Заливистый рев труб в другом конце залы возвестил о появлении головы вепря, того самого, что герцог собственноручно заколол в лесу Гуфферс. Голову зверя внесли на огромном серебряном блюде и подали к той части стола, где сидел Вильгельм. Один из управляющих принялся разделывать ее, а слуги с ломтями на длинных вертелах разбежались вдоль стола, предлагая мясо гостям герцога.
В дальнем конце залы, где сидели гости попроще, стоял громкий гул голосов. Разговор вертелся вокруг предполагаемого визита герцога в Котантен. Он намеревался отправиться в Валонь[8], дабы поохотиться на медведей в тамошних лесах, и собирался взять с собой лишь небольшой эскорт, поскольку предоставленные ему покои не вместили бы даже столь жалкий двор, как тот, что герцог держал в Фалезе.
С ним должны были поехать несколько его баронов и личная охрана из рыцарей с дружинниками под командой Гримбо дю Плесси, смуглого угрюмого мужчины с губой, рассеченной шрамом, который он получил в одном из прошлых сражений. Гримбо входил в ближний круг герцога и сейчас сидел рядом с Раулем за столом у двери. Насколько знал юноша, сопровождать герцога должны были всего два лорда: Хэмфри де Боэн, чьи земли лежали на самой границе Котантена, и Ги, младший сын Бургундской династии, сидевший по правую руку от герцога.
Ги был немногим старше Вильгельма, которому приходился кузеном, однако рос и воспитывался вместе с ним во дворце Водрей. Он был привлекательным молодым человеком, но при этом слишком уж гордился своей красотой. Его длинные ресницы представлялись Раулю чересчур женственными, а улыбка – чрезмерно приторной и слащавой. Он был элегантен до утонченности и ленив до апатичности, но между тем старался располагать к себе людей. Рауль же предпочитал более сурового и не столь обходительного принца, несмотря на то что заручиться его расположением было не так-то легко. Юноша перевел взгляд с Ги на лицо герцога, восхищаясь молодым человеком, которому принес клятву верности.
Хотя он служил ему вот уже три месяца, лично иметь дело с герцогом юноше еще не доводилось и он знал о нем не более того, что известно всему остальному миру. По глазам Вильгельма решительно невозможно было прочесть, о чем он думает. Широко расставленные, они очень походили на глаза сокола, которого он ласкал, разве что иногда казались до черноты темными. В них таился огонь, как если бы они наблюдали за окружающим миром даже тогда, когда герцог думал о чем-то своем. Взгляд их был прямым и нередко приводил в замешательство. Рауль иногда думал, будто герцог своим пронзительным взором способен прочесть самые сокровенные мысли любого своего собеседника.

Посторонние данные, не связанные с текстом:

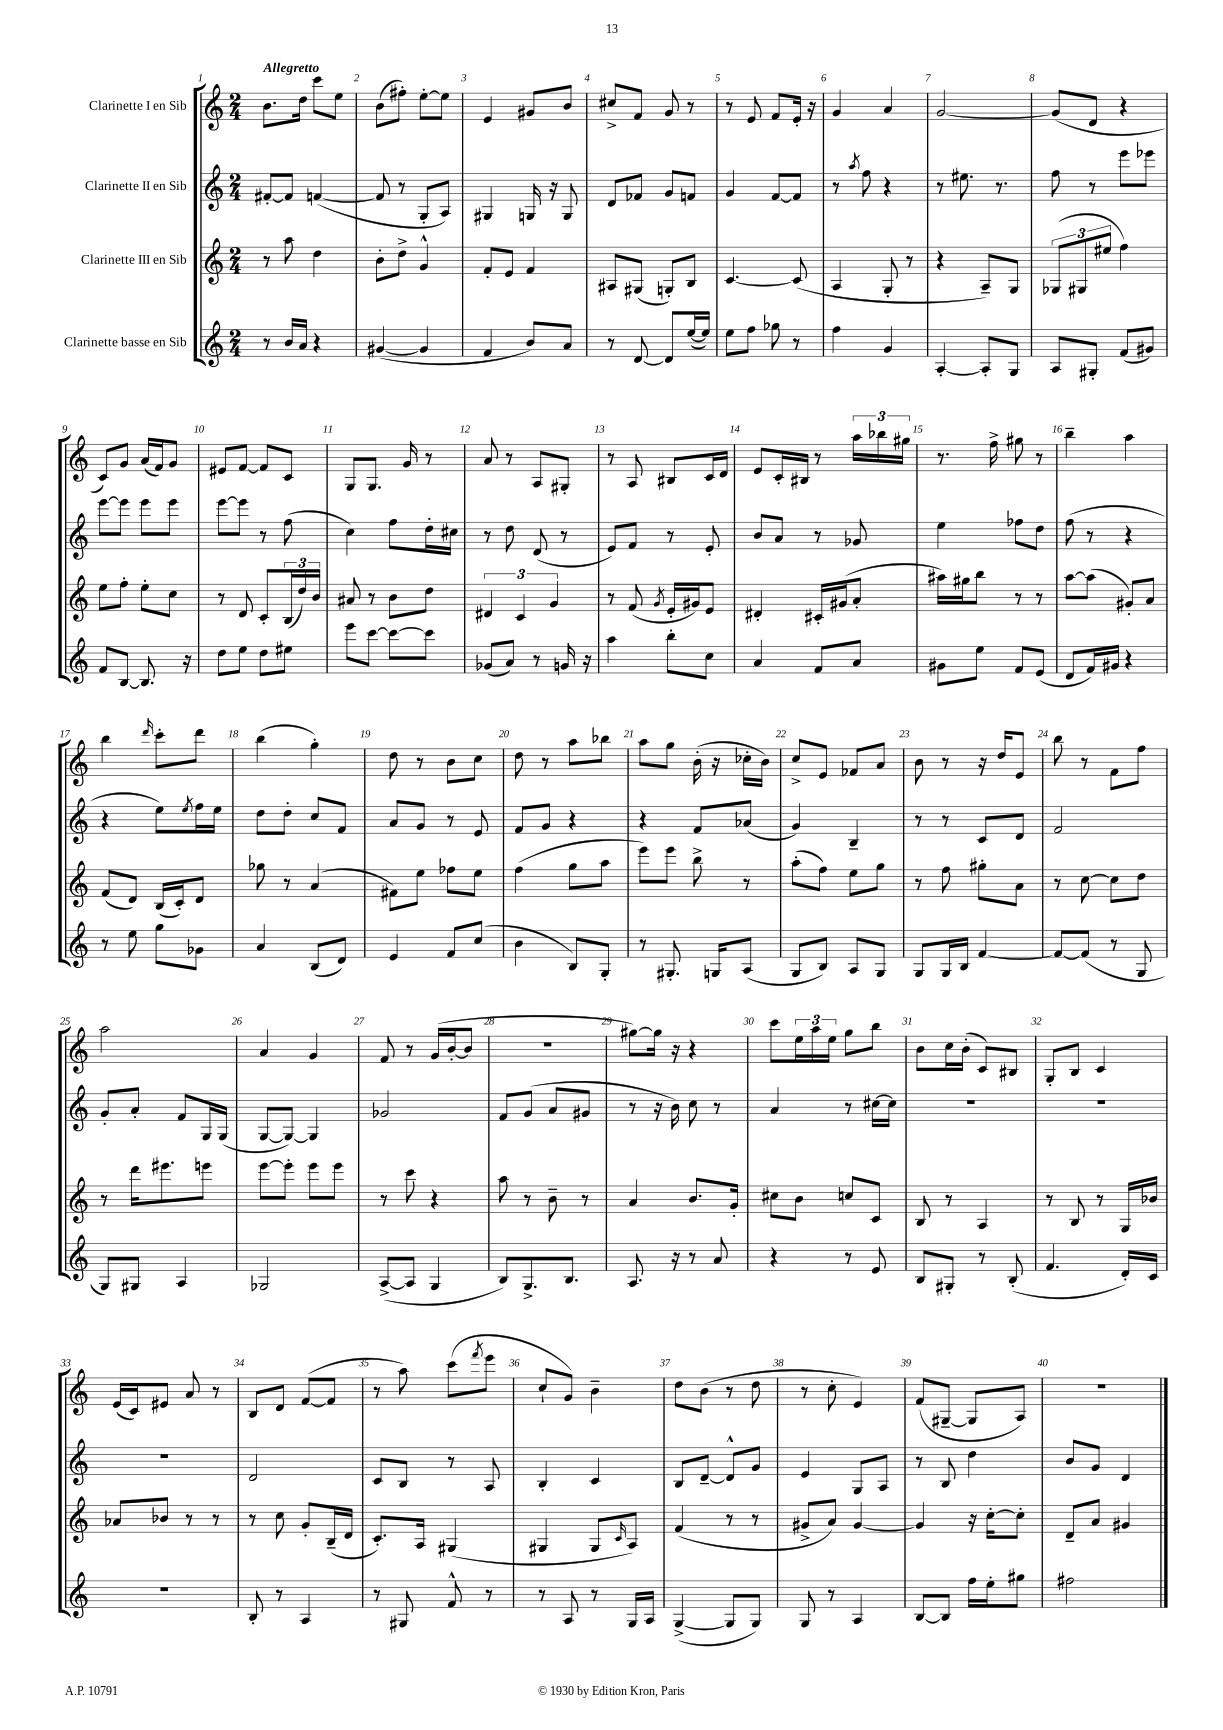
<<
\new StaffGroup <<
\new Staff = "s0" \with { instrumentName = "Clarinette I en Sib" } {
    \clef treble \key c \major \numericTimeSignature \time 2/4 \tempo "Allegretto"
    b'8. d''16 c'''8 e''8 |
    b'8( fis''8-.) e''8~-. e''8 |
    e'4 gis'8 b'8 |
    cis''8-> f'8 g'8 r8 |
    r8 e'8 f'8 e'16-. r16 |
    g'4 a'4 |
    g'2~ |
    g'8( d'8 r4 |
    c'8) g'8 a'16( f'16) g'8 |
    eis'8 f'8~ f'8 c'8 |
    g8 g8. g'16 r8 |
    a'8 r8 a8 gis8-. |
    r8 a8 bis8 c'16 d'16 |
    e'8 c'16-. bis16 r8 \tuplet 3/2 { a''16 bes''16 gis''16 } |
    r8. f''16-> gis''8 r8 |
    b''4-- a''4 |
    b''4 \grace { d'''16 } c'''8-. d'''8 |
    b''4( g''4-.) |
    d''8 r8 b'8 c''8 |
    d''8 r8 a''8 bes''8 |
    a''8 g''8 b'16-.( r16 ces''16-. b'16) |
    c''8-> e'8 fes'8 a'8 |
    b'8 r8 r16 d''16 e'8 |
    b''8 r8 f'8 f''8 |
    a''2 |
    a'4 g'4 |
    f'8 r8 g'16( b'16~-. b'8 |
    R2 |
    gis''8~) gis''16 r16 r4 |
    c'''8 \tuplet 3/2 { e''16 a''16 e''16 } g''8 b''8 |
    b'8 c''16 b'16-.( c'8) bis8 |
    g8-. b8 c'4 |
    e'16( c'16) eis'8 a'8 r8 |
    b8 d'8 f'8~( f'8 |
    r8 a''8) c'''8( \acciaccatura { f'''8 } e'''8 |
    c''8-! g'8) b'4-- |
    d''8 b'8( r8 d''8 |
    r8 c''8-. e'4) |
    f'8( gis8~-- gis8 a8) |
    R2 \bar "|." |
}
\new Staff = "s1" \with { instrumentName = "Clarinette II en Sib" } {
    \clef treble \key c \major \numericTimeSignature \time 2/4
    fis'8~-. fis'8 f'4~( |
    f'8 r8 g8-. a8) |
    gis4 g16 r16 g8 |
    d'8 fes'8 g'8 f'8 |
    g'4 f'8~ f'8 |
    r8 \acciaccatura { a''8 } f''8 r4 |
    r8 eis''8. r8. |
    f''8 r8 e'''8 ees'''8 |
    e'''8~ e'''8 e'''8 e'''8 |
    e'''8~ e'''8 r8 f''8( |
    c''4) f''8 d''16-. cis''16 |
    r8 d''8 d'8( r8 |
    e'8) f'8 r8 e'8-. |
    b'8 a'8 r8 ges'8 |
    e''4 fes''8 d''8 |
    f''8( r8 r4 |
    r4 e''8) \acciaccatura { e''8 } f''16 e''16 |
    d''8 d''8-. c''8 f'8 |
    a'8 g'8 r8 e'8 |
    f'8 g'8 r4 |
    r4 f'8 aes'8( |
    g'4) b4-- |
    r8 r8 c'8 d'8 |
    f'2 |
    g'8-. a'8-. f'8 g16 g16( |
    g8~ g8~) g4 |
    ges'2 |
    f'8 g'8( a'8 gis'8 |
    r8 r16 b'16) c''8 r8 |
    a'4 r8 cis''16~ cis''16 |
    R2 |
    R2 |
    R2 |
    d'2 |
    c'8 b8 r8 a8 |
    b4-. c'4 |
    b8 d'8~-- d'8-^ g'8 |
    e'4 g8 a8 |
    r8 b8 d''4 |
    b'8 g'8 d'4 \bar "|." |
}
\new Staff = "s2" \with { instrumentName = "Clarinette III en Sib" } {
    \clef treble \key c \major \numericTimeSignature \time 2/4
    r8 a''8 d''4 |
    b'8-. d''8-> g'4-^ |
    f'8-. e'8 f'4 |
    ais8 gis8( g8-.) b8 |
    c'4.~ c'8( |
    a4 g8-. r8 |
    r4 a8--) g8 |
    \tuplet 3/2 { ges8( gis8 eis''8 } f''4) |
    e''8 f''8-. e''8-. c''8 |
    r8 d'8 c'8-. \tuplet 3/2 { b16( d''16) b'16 } |
    ais'8 r8 b'8 d''8 |
    \tuplet 3/2 { dis'4 c'4 g'4 } |
    r8 f'8( \acciaccatura { g'8 } e'16-. gis'16) e'8 |
    dis'4-. cis'16-. gis'16( a'8-. |
    ais''16) gis''16 b''8 r8 r8 |
    a''8~ a''8( gis'8-.) a'8 |
    f'8( d'8) b16( c'16-.) d'8 |
    ges''8 r8 a'4( |
    fis'8) e''8 fes''8 e''8 |
    f''4( g''8 a''8 |
    e'''8) e'''8 b''8-> r8 |
    a''8-.( f''8) e''8 g''8 |
    r8 f''8 gis''8-. a'8 |
    r8 c''8~ c''8 d''8 |
    r8 d'''16 eis'''8. e'''8 |
    e'''8~ e'''8-. e'''8 e'''8 |
    r8 c'''8 r4 |
    a''8 r8 b'8-- r8 |
    a'4 b'8. g'16-. |
    cis''8 b'8 c''8 c'8 |
    b8 r8 a4 |
    r8 b8 r8 g16 bes'16 |
    aes'8 bes'8 r8 r8 |
    r8 c''8 g'8-. b16--( d'16 |
    c'8.-.) a16 gis4( |
    gis4 gis8 \grace { c'16 } a8) |
    f'4( r8 r8 |
    gis'8-> a'8) gis'4~ |
    gis'4 r16 c''16~-. c''8-. |
    d'8-- a'8 gis'4 \bar "|." |
}
\new Staff = "s3" \with { instrumentName = "Clarinette basse en Sib" } {
    \clef treble \key c \major \numericTimeSignature \time 2/4
    r8 b'16 a'16 r4 |
    gis'4~( gis'4 |
    f'4 b'8) a'8 |
    r8 d'8~ d'8 e''16~( e''16) |
    e''8 f''8 ges''8 r8 |
    f''4 g'4 |
    a4~-. a8-. g8 |
    a8 gis8-. f'8( gis'8) |
    f'8 b8~ b8. r16 |
    d''8 e''8 d''8 eis''8 |
    e'''8 c'''8~ c'''8~ c'''8 |
    ges'8( a'8) r8 g'16 r16 |
    a''4 b''8-. c''8 |
    a'4 f'8 a'8 |
    gis'8 e''8 f'8 e'8( |
    d'8 f'16) gis'16 r4 |
    r8 e''8 g''8 ges'8 |
    a'4 b8( d'8) |
    e'4 f'8 c''8( |
    b'4 b8) g8-. |
    r8 gis8.-. g16 a8( |
    g8 b8) a8 g8 |
    g8 g16 b16 f'4~ |
    f'8~ f'8( r8 g8 |
    g8) gis8 a4 |
    ges2 |
    a8~->( a8 g4 |
    b8) g8.-> b8. |
    a8. r16 r8 a'8 |
    r4 r8 e'8 |
    b8 gis8-. r8 b8-.( |
    f'4. d'16-.) c'16 |
    R2 |
    b8-. r8 a4 |
    r8 gis8 f'8-^ r8 |
    r8 a8 r8 g16 a16 |
    g4~->( g8 g8) |
    g8 r8 a4 |
    b8~ b8 f''16 e''16-. gis''8 |
    fis''2 \bar "|." |
}
>>
>>
\layout { \context { \Score \override BarNumber.break-visibility = ##(#f #t #t) barNumberVisibility = #all-bar-numbers-visible } }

Нос с горбинкой был одновременно благородным и высокомерным. Губы – изящны и четко очерчены; хотя в изгибе их таилась некоторая язвительность, Вильгельм мог улыбаться с неожиданной добротой и весельем, но чаще всего уста герцога выражали неумолимую непреклонность. Он неизменно держал уста плотно сжатыми, словно охраняя свои секреты, однако в гневе уголки их начинали подрагивать. И тогда становилось очевидно, какие страсти в нем бушуют; почти всегда они оставались под контролем, но в случае подстрекательства грозили вырваться наружу, предвещая смести все, что было до них: доброту, справедливость и дипломатичность.